Author Identifier

Dominic Jordan

https://orcid.org/0000-0002-6537-7330

Date of Award

2021

Document Type

Thesis

Publisher

Edith Cowan University

Degree Name

Doctor of Philosophy

School

School of Arts and Humanities

First Supervisor

Adrian Scott

Second Supervisor

Donald Thomson

Third Supervisor

Pamela Henry

Abstract

Research has shown that eyewitness identification decisions are fallible and often mistaken. Although considerable attention has been afforded to identification decision accuracy and its improvement, mistaken identification decisions continue to contribute to costly errors at the evidentiary stage of the criminal justice system process (i.e., wrongful convictions). Several prominent researchers have suggested, by way of explanation, that the existing framework for obtaining eyewitness evidence from lineups, namely, identification, is inadequate. Indeed, the assumption that witnesses when presented with a lineup, can make reliable identification decisions (i.e., can reliably determine that a lineup member is the same unfamiliar person seen previously committing a crime) has become increasingly disputed. Instead, it has been suggested that witnesses, when presented with a lineup, use the perceptual or visual pattern of information available at encoding and retrieval to make inferences regarding the likely identity of a perpetrator. Guided by this rationale two alternatives, which have approached the eyewitness decision task as one which involves multiple match-based comparisons rather than a single categorical identification decision, have been considered - the non-categorical confidence and non-categorical similarity approaches.

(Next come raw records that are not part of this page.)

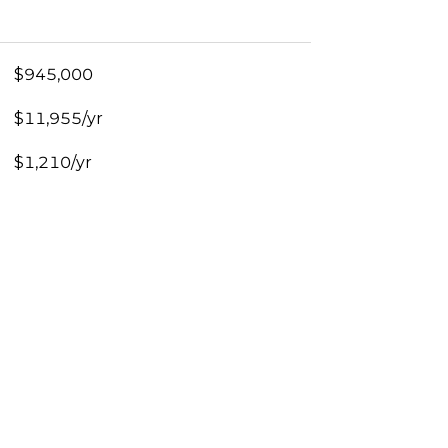
$945,000
$11,955/yr
$1,210/yr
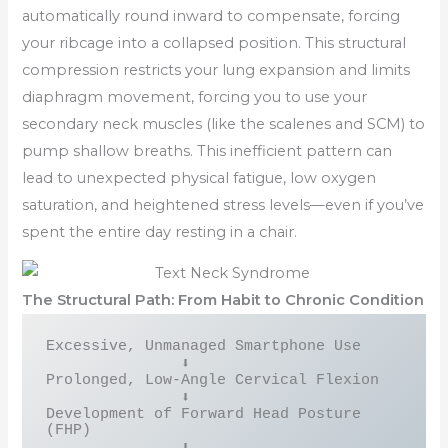
automatically round inward to compensate, forcing
your ribcage into a collapsed position. This structural
compression restricts your lung expansion and limits
diaphragm movement, forcing you to use your
secondary neck muscles (like the scalenes and SCM) to
pump shallow breaths. This inefficient pattern can
lead to unexpected physical fatigue, low oxygen
saturation, and heightened stress levels—even if you’ve
spent the entire day resting in a chair.
The Structural Path: From Habit to Chronic Condition
Excessive, Unmanaged Smartphone Use

               ⬇

Prolonged, Low-Angle Cervical Flexion

               ⬇

Development of Forward Head Posture 
(FHP)

               ⬇
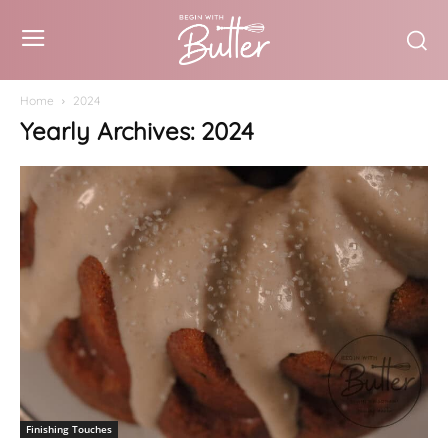
Home
2024
Yearly Archives: 2024
Finishing Touches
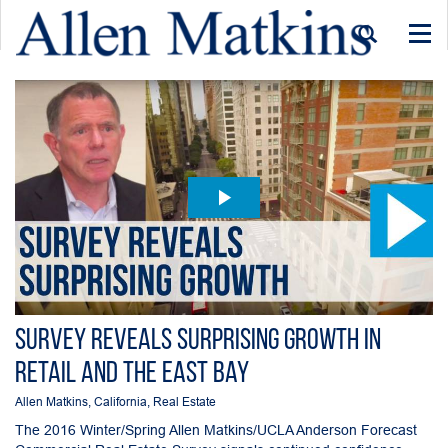
Togg
navi
Survey Reveals Surprising Growth in
Retail and the East Bay
Allen Matkins
,
California
,
Real Estate
The 2016 Winter/Spring Allen Matkins/UCLA Anderson Forecast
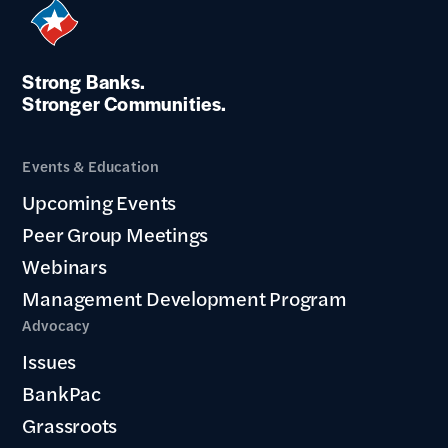
Strong Banks.
Stronger Communities.
Events & Education
Upcoming Events
Peer Group Meetings
Webinars
Management Development Program
Advocacy
Issues
BankPac
Grassroots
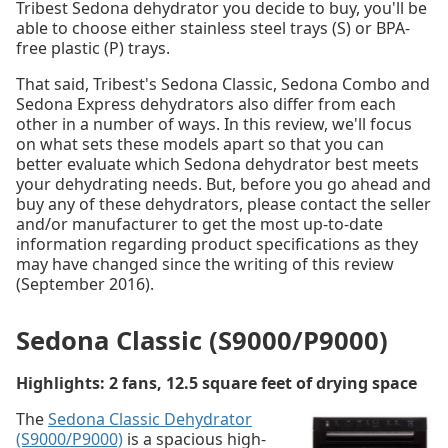
Tribest Sedona dehydrator you decide to buy, you'll be
able to choose either stainless steel trays (S) or BPA-
free plastic (P) trays.
That said, Tribest's Sedona Classic, Sedona Combo and
Sedona Express dehydrators also differ from each
other in a number of ways. In this review, we'll focus
on what sets these models apart so that you can
better evaluate which Sedona dehydrator best meets
your dehydrating needs. But, before you go ahead and
buy any of these dehydrators, please contact the seller
and/or manufacturer to get the most up-to-date
information regarding product specifications as they
may have changed since the writing of this review
(September 2016).
Sedona Classic (S9000/P9000)
Highlights: 2 fans, 12.5 square feet of drying space
The
Sedona Classic Dehydrator
(S9000/P9000)
is a spacious high-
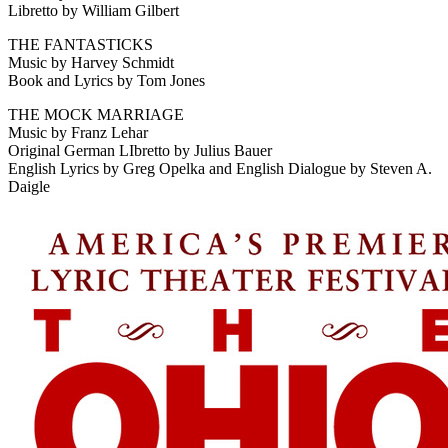
Libretto by William Gilbert
THE FANTASTICKS
Music by Harvey Schmidt
Book and Lyrics by Tom Jones
THE MOCK MARRIAGE
Music by Franz Lehar
Original German LIbretto by Julius Bauer
English Lyrics by Greg Opelka and English Dialogue by Steven A.
Daigle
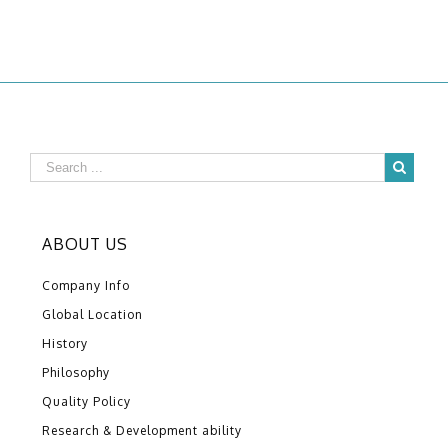
ABOUT US
Company Info
Global Location
History
Philosophy
Quality Policy
Research & Development ability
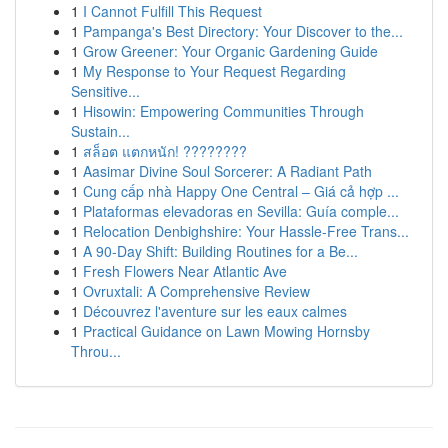
1
I Cannot Fulfill This Request
1
Pampanga's Best Directory: Your Discover to the...
1
Grow Greener: Your Organic Gardening Guide
1
My Response to Your Request Regarding
Sensitive...
1
Hisowin: Empowering Communities Through
Sustain...
1
สล็อต แตกหนัก! ????????
1
Aasimar Divine Soul Sorcerer: A Radiant Path
1
Cung cấp nhà Happy One Central – Giá cả hợp ...
1
Plataformas elevadoras en Sevilla: Guía comple...
1
Relocation Denbighshire: Your Hassle-Free Trans...
1
A 90-Day Shift: Building Routines for a Be...
1
Fresh Flowers Near Atlantic Ave
1
Ovruxtali: A Comprehensive Review
1
Découvrez l'aventure sur les eaux calmes
1
Practical Guidance on Lawn Mowing Hornsby
Throu...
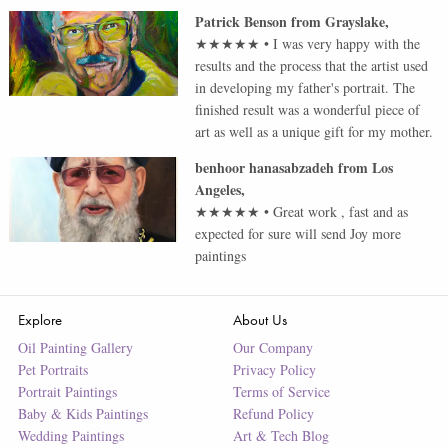
Patrick Benson
from
Grayslake
,
★★★★★
•
I was very happy with the
results and the process that the artist used
in developing my father's portrait. The
finished result was a wonderful piece of
art as well as a unique gift for my mother.
benhoor hanasabzadeh
from
Los
Angeles
,
★★★★★
•
Great work , fast and as
expected for sure will send Joy more
paintings
Explore
About Us
Oil Painting Gallery
Our Company
Pet Portraits
Privacy Policy
Portrait Paintings
Terms of Service
Baby & Kids Paintings
Refund Policy
Wedding Paintings
Art & Tech Blog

The non-categorical confidence approach describes a process whereby witnesses express judgements, on a continuous scale, regarding how certain they are that each member of a lineup is the target. The non-categorical similarity approach describes a process whereby witnesses make judgements, on a continuous scale, regarding how similar each lineup member is to their memory of a target. Proponents have asserted that confidence and similarity can both facilitate recognition in lineup decision tasks by allowing witnesses to access probative memorial information (i.e., match-to-memory) free from distortive, non-memorial influences which impact categorical identifications.

While initial assessments seem to support this assertion, continued examination of alternative non-categorical approaches and their use in lineup-based recognition tasks is required. To date, attention afforded to understanding how non-categorical judgements are elicited or impacted under variable conditions remains limited. Further, the relationship between categorical identification decisions, non-categorical confidence judgements, and non-categorical similarity judgements in lineup-based decision tasks has not previously been examined. To address these gaps in the literature three experimental studies were conducted.

In each experimental study, participants completed four experimental lineup trials which involved: viewing a target person, completing a brief distractor task, and responding to the lineup. In responding to each lineup participants either made a categorical identification with an associated post-decisional confidence rating (Study 1, N = 343), or non-categorical judgements, on one of two 11-point scales, regarding how certain they were that each member of a photographic lineup was the target person (Study 2, N = 314) or how similar each member of a photographic lineup was to the target person (Study 3, N = 362). Variables in each of the three studies were identical, and included target appearance (no change, change, within-participant), lineup procedure (simultaneous, sequential, between-participant), target/replacement position (early, late, within-participant) and target presence (present, absent, within-participant). Results for each of the three studies are reported independently, however, in a separate chapter additional results are reported which compare data from Studies 1, 2, and 3.

In all three experimental studies, variables primarily influenced responses made from target present lineups. While the effects of procedure and position on participant responses varied across the three experimental studies, altering target appearance exerted a consistent, moderate to large effect on participant responses made using each of the three recognition approaches. As the appearance variable represents a direct manipulation of perceptual, and by extension memorial, signal strength this finding provides some evidence to suggest that non-categorical confidence and similarity judgements access and rely on the same information which underpins categorical identification. This finding was reinforced, in part, by more direct comparisons of the experimental data which revealed a high degree of correspondence in participant responses obtained using identification decisions, non-categorical confidence judgements, and non-categorical similarity judgements. Interestingly, however, direct comparisons also revealed some notable differences between mean measures of confidence and similarity. First, the numerical value of mean similarity exceeded that of mean confidence within all four lineups. Second, discrepancy, which measures the difference between the highest value judgement (i.e., max judgement) and second highest value judgement in a lineup trial, was significantly higher for confidence than similarity within all four lineups. The theoretical implications and practical considerations associated with the main findings and the methodological limitations associated with the experimental materials and research design are discussed. Additional research regarding alternative approaches to lineup-based decision tasks is required, and therefore recommendations for future research are made accordingly.

Access Note

Access to this thesis is embargoed until 20 November 2023.